> **WHAT TO DO**: Your answer should be only the lines below from the one with "left knee: (1026, 660)" to the one with "root of tail: (1004, 614)", repeated exactly, ends included.

(Items from a data source)
_ _ _ _ _ _ _

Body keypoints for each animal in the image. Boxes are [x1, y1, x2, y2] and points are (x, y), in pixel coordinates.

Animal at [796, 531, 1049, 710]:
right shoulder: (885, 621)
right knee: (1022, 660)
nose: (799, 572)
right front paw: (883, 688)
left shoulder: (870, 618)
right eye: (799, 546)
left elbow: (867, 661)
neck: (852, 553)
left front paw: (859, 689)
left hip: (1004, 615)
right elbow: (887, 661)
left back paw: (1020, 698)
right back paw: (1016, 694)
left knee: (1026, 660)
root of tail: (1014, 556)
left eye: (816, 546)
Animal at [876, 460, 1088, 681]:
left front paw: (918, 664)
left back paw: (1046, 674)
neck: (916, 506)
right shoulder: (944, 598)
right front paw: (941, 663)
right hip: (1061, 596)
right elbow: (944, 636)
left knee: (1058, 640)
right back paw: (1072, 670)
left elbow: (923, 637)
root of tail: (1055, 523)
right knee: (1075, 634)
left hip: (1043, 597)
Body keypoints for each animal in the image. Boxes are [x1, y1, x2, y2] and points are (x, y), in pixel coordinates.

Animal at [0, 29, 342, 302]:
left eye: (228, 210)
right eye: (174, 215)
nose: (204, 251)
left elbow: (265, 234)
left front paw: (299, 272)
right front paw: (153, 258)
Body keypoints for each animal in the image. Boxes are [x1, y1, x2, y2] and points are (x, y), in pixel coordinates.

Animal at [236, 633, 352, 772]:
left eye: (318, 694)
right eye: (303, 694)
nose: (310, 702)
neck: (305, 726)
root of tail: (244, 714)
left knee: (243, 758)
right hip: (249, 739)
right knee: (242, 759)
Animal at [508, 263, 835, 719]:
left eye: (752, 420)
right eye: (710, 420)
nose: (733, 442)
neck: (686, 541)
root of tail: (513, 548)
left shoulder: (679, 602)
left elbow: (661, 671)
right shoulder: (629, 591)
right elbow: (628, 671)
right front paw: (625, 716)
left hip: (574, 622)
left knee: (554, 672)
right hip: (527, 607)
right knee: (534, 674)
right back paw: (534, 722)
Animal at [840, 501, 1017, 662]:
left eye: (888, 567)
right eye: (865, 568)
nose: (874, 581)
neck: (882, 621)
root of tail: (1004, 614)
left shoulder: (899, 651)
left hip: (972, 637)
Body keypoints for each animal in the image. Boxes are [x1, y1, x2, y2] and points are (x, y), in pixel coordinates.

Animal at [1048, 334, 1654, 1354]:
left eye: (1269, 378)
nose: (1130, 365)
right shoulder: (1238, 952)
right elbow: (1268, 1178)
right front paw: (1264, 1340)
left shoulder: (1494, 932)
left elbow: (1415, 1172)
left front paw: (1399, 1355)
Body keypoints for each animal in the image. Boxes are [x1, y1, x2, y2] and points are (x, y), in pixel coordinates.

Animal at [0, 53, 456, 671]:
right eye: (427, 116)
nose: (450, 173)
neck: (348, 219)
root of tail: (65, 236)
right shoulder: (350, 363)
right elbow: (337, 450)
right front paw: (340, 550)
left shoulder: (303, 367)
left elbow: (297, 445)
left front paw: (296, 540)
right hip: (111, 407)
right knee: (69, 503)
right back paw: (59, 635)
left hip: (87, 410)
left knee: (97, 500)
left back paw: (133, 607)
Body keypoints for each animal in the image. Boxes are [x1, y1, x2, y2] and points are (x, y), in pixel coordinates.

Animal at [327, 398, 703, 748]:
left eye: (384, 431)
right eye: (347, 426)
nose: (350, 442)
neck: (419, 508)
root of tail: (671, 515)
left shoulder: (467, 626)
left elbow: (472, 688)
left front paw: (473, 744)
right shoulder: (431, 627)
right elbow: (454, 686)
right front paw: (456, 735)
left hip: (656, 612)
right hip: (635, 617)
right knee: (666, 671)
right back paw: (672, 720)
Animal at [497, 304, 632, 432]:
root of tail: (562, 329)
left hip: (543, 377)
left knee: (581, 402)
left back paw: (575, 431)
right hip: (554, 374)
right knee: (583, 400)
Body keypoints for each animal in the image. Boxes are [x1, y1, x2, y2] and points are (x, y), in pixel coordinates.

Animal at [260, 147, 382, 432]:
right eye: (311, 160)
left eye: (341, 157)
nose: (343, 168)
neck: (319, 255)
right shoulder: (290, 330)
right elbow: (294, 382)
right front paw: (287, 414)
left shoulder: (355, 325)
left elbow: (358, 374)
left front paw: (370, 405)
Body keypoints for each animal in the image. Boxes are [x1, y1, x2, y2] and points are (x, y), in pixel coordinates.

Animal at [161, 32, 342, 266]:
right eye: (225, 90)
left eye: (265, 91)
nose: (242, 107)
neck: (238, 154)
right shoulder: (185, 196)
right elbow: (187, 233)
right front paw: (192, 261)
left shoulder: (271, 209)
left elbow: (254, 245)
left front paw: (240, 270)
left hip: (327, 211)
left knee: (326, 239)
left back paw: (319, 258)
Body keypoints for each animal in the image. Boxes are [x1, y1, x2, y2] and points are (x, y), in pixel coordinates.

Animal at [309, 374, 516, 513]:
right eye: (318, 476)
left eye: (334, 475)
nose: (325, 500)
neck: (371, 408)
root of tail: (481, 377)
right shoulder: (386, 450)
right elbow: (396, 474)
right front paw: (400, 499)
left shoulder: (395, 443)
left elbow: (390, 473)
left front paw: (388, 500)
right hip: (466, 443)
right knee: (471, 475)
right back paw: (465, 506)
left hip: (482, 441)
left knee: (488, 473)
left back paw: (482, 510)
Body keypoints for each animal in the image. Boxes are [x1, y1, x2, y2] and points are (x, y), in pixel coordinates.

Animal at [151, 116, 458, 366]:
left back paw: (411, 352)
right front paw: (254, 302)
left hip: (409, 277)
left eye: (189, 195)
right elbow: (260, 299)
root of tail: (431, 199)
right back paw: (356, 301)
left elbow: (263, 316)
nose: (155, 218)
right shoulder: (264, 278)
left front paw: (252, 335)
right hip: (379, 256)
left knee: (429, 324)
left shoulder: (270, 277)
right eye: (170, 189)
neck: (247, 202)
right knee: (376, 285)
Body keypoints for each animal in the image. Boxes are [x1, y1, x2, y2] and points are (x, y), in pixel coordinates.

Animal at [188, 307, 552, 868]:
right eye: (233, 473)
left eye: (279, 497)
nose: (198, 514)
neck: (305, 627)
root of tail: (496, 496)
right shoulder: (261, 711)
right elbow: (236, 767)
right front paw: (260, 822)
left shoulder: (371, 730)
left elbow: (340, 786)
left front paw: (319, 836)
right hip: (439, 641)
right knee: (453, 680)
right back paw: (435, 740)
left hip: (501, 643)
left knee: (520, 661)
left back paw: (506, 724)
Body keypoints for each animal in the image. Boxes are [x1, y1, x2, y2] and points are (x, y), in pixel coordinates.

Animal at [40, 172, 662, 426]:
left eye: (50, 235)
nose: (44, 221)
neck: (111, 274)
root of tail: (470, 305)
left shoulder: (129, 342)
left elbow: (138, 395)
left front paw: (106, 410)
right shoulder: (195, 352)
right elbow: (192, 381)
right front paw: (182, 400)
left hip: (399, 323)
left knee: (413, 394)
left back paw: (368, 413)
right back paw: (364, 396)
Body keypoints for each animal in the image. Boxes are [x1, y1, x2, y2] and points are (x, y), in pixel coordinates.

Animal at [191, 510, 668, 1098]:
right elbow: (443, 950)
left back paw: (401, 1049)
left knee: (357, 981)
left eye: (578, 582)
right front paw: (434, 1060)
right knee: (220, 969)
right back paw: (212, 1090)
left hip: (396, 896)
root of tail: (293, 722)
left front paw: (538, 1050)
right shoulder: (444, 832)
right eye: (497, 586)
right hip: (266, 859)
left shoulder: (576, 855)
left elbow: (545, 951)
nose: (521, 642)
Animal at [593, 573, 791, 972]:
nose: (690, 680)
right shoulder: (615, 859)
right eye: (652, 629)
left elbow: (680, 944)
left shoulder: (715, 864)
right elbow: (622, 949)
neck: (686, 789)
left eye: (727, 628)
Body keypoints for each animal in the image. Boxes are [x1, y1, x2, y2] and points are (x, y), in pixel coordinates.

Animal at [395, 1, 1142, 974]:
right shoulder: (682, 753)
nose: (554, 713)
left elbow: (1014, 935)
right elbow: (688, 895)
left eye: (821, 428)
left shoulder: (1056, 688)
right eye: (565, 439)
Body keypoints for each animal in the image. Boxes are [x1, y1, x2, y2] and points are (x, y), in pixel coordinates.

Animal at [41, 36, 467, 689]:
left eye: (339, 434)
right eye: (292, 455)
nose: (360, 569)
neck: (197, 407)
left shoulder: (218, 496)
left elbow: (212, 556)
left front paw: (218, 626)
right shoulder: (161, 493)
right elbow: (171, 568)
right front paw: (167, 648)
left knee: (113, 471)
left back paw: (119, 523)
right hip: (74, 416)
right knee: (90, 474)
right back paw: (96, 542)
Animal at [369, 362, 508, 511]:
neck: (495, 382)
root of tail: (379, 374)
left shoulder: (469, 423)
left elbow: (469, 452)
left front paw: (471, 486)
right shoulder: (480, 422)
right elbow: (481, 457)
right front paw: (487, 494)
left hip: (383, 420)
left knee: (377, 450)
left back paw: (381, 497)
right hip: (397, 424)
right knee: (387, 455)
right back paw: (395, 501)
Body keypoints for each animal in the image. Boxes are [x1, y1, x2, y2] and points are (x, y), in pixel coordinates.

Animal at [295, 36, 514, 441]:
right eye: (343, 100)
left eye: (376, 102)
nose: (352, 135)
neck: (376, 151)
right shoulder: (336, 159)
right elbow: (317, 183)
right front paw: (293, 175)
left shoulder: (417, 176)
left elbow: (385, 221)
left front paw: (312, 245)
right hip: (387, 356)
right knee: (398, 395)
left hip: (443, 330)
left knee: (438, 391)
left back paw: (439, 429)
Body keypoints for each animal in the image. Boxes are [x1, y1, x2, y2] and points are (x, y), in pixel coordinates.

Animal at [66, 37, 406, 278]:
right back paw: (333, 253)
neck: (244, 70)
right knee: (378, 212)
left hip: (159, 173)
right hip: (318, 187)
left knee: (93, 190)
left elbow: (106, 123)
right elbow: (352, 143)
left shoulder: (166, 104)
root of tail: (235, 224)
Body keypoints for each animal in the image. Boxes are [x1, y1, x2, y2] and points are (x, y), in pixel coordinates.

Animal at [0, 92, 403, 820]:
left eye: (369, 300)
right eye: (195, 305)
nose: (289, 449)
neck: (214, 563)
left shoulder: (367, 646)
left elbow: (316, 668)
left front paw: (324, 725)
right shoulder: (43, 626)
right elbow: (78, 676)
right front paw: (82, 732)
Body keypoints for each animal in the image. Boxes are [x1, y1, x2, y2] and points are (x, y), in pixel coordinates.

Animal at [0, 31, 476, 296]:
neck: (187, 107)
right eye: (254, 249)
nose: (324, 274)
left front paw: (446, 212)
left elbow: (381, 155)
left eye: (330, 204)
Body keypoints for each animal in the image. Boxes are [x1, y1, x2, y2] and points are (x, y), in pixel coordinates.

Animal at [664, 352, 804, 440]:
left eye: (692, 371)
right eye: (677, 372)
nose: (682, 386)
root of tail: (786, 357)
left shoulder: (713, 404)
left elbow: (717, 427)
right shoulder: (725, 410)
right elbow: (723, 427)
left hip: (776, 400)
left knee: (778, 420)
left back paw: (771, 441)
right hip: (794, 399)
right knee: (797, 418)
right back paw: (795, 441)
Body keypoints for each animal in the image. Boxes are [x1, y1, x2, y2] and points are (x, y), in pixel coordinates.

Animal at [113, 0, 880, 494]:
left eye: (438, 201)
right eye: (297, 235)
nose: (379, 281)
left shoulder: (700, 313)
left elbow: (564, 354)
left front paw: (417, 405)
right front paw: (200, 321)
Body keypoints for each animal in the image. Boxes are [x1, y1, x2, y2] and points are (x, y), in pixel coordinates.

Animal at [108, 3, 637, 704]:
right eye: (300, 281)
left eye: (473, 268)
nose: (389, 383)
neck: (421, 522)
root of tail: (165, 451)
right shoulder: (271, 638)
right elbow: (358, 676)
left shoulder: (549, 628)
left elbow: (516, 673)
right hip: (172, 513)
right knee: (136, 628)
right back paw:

_ _ _ _ _ _ _

> **TASK OUTPUT**:
left knee: (1026, 660)
root of tail: (1014, 556)
left eye: (816, 546)
Animal at [876, 460, 1088, 681]:
left front paw: (918, 664)
left back paw: (1046, 674)
neck: (916, 506)
right shoulder: (944, 598)
right front paw: (941, 663)
right hip: (1061, 596)
right elbow: (944, 636)
left knee: (1058, 640)
right back paw: (1072, 670)
left elbow: (923, 637)
root of tail: (1055, 523)
right knee: (1075, 634)
left hip: (1043, 597)
Body keypoints for each animal in the image. Boxes are [x1, y1, x2, y2] and points are (x, y), in pixel coordinates.

Animal at [0, 29, 342, 302]:
left eye: (228, 210)
right eye: (174, 215)
nose: (204, 251)
left elbow: (265, 234)
left front paw: (299, 272)
right front paw: (153, 258)
Body keypoints for each animal in the image. Boxes are [x1, y1, x2, y2] and points are (x, y), in pixel coordinates.

Animal at [236, 633, 352, 772]:
left eye: (318, 694)
right eye: (303, 694)
nose: (310, 702)
neck: (305, 726)
root of tail: (244, 714)
left knee: (243, 758)
right hip: (249, 739)
right knee: (242, 759)
Animal at [508, 263, 835, 719]:
left eye: (752, 420)
right eye: (710, 420)
nose: (733, 442)
neck: (686, 541)
root of tail: (513, 548)
left shoulder: (679, 602)
left elbow: (661, 671)
right shoulder: (629, 591)
right elbow: (628, 671)
right front paw: (625, 716)
left hip: (574, 622)
left knee: (554, 672)
right hip: (527, 607)
right knee: (534, 674)
right back paw: (534, 722)
Animal at [840, 501, 1017, 662]:
left eye: (888, 567)
right eye: (865, 568)
nose: (874, 581)
neck: (882, 621)
root of tail: (1004, 614)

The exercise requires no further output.